The second book that we highly recommend is Pope Francis’s Encyclical on Climate Change & Inequality…On Care for Our Common Home.

Encyclical on Climate Change & Inequality by Pope Francis, 2015


We selected this book for 2 main reasons: 

  1. First, it was given to my husband and me by one of our best ever friends and colleagues who passed away in 2019, Father Ron Carignan, an Oblate priest who was one of the finest people we have ever met. We had the honor of working with Father Ron in the field of human values. 

  2. Secondly, while it is of course, based on Christianity and Catholicism, it reflects his humanistic view of the planet and offers wisdom to those who are faith-based as well as those who are not. This letter has universal applicability and is broad ranging in its scope.


For example, in Bali, Indonesia, where the philosophy of ‘tri hita karana’ (translated as man’s relationship to man, his relationship to the earth and his relationship to the spiritual world) is pervasive in thought and action, this book would be widely accepted and appreciated. We worked in Bali for several years, leading the Bali Institute where we worked to develop global leaders. This primarily Hindu island reflects the spirituality of the work of Pope Francis. This encyclical reflects spirituality in its highest form and shows his scientific knowledge as well. 
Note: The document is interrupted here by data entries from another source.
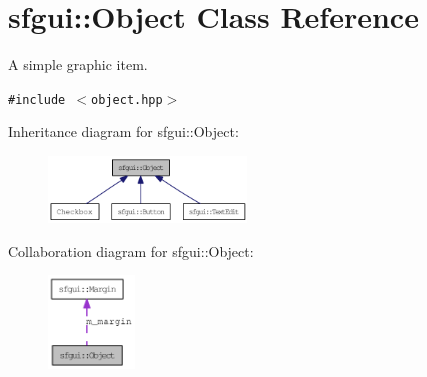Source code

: \hypertarget{classsfgui_1_1Object}{
\section{sfgui::Object Class Reference}
\label{classsfgui_1_1Object}
}
A simple graphic item.  


{\tt \#include $<$object.hpp$>$}

Inheritance diagram for sfgui::Object:\nopagebreak
\begin{figure}[H]
\begin{center}
\leavevmode
\includegraphics[width=149pt]{classsfgui_1_1Object__inherit__graph}
\end{center}
\end{figure}
Collaboration diagram for sfgui::Object:\nopagebreak
\begin{figure}[H]
\begin{center}
\leavevmode
\includegraphics[width=65pt]{classsfgui_1_1Object__coll__graph}
\end{center}
\end{figure}
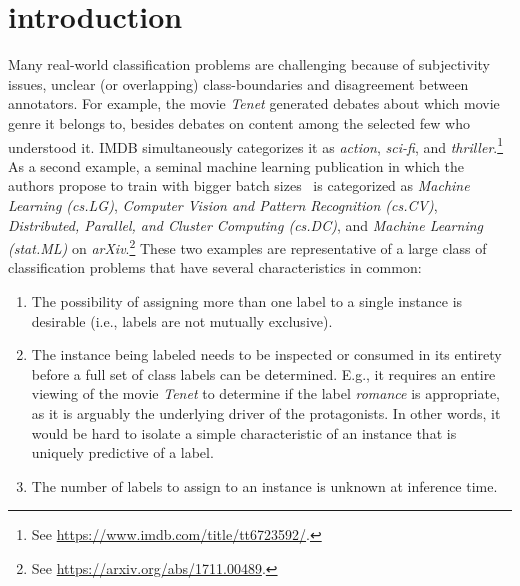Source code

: 
\section{introduction}
\label{sec:org662677c}


Many real-world classification problems are challenging because of subjectivity issues, unclear (or overlapping) class-boundaries and disagreement between annotators. 
For example, the movie \textit{Tenet} generated debates about which movie genre it belongs to, besides debates on content among the selected few who understood it. IMDB simultaneously categorizes it as \textit{action}, \textit{sci-fi}, and \textit{thriller}.\footnote{See \url{https://www.imdb.com/title/tt6723592/}.} 
As a second example, a seminal machine learning publication in which the authors propose to train with bigger batch sizes~\citep{bigBSArxiv} is categorized as \textit{Machine Learning (cs.LG)},
\textit{Computer Vision and Pattern Recognition (cs.CV)}, \textit{Distributed,
Parallel, and Cluster Computing (cs.DC)}, and \textit{Machine Learning
(stat.ML)} on \textit{arXiv}.\footnote{See \url{https://arxiv.org/abs/1711.00489}.}
These two examples are representative of a large class of classification problems that have several characteristics in common: 
\begin{enumerate}[label=(\arabic*),leftmargin=*]
\item The possibility of assigning more than one label to a single instance is desirable (i.e., labels are not mutually exclusive). 
\item The instance being labeled needs to be inspected or consumed in its entirety before a full set of class labels can be determined. E.g., it requires an entire viewing of the movie \textit{Tenet} to determine if the label \textit{romance} is appropriate, as it is arguably the underlying driver of the protagonists. In other words, it would be hard to isolate a simple characteristic of an instance that is uniquely predictive of a label.
\item The number of labels to assign to an instance is unknown at inference time.
\end{enumerate}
An encyclical was originally a circular letter sent to all the churches of a particular area in the ancient Roman Church. At that time, the word could be used for a letter sent out by any bishop. The word comes from Late Latin ‘encyclios.’ The term has been used by Catholics, Anglicans and the Eastern Orthodox.


In this letter, Pope Francis lays out the ‘theory of the case’ in moral and ethical as well as practical terms for our stewardship responsibilities on the planet.


He explains that this ‘call to action’ reaches out to each of us to embrace the moral dimensions of problems that have been viewed as chiefly scientific, economic and technological ones. 


There are two lines of thought represented that run throughout this letter:

  1.  The interconnectedness and mutual responsibility we all have to one another as inhabitants of the planet we call home, and

  2. A strong denunciation of many of the aspects of our modern world that have led us to our current crisis


The essence of the critique offered in this letter is that our situation is not an accident—it is the consequence of the way we think and act—by denying the moral dimensions of our decisions and how we confuse progress with activity. 


For those of us interested in the concept and practice of Conscious Capitalism, it is refreshing to read the Pope’s condemnation of crony & corrupt capitalism and call for a change. The Pope hits this topic straight on, calling out the prevailing economic practices and the modes of thought that insist—despite considerable evidence to the contrary—that we ‘just need to let markets to their magic.’ He is asking for all of us to reexamine the meaning of ‘individualism, unlimited progress, competition, consumerism and the unregulated market.’ 


The book is divided into 6 Chapters which include “What is Happening to Our Common Home,” “The Human Roots of the Ecological Crisis,” and “Integral Ecology.”


The book also includes a terrific introduction by Professor Naomi Oreskes. She is an American historian of science. She became Professor of The History of Science and Affiliated Professor of Earth and Planetary Sciences at Harvard University in 2013, after 15 years as Professor of History and Science Studies at the University of California, San Diego. Her own TED talk in New York in 2014 on the question of ‘Why Should We Trust Science?” is especially relevant today in 2020 as well. The link below will connect you to this 18 minute excellent journey into a question that is asked almost daily in the US today as many people seem reject science.


As The Guardian noted upon publication of this Encyclical, it is “the most astonishing and perhaps the most ambitious papal document of the past 100 years!”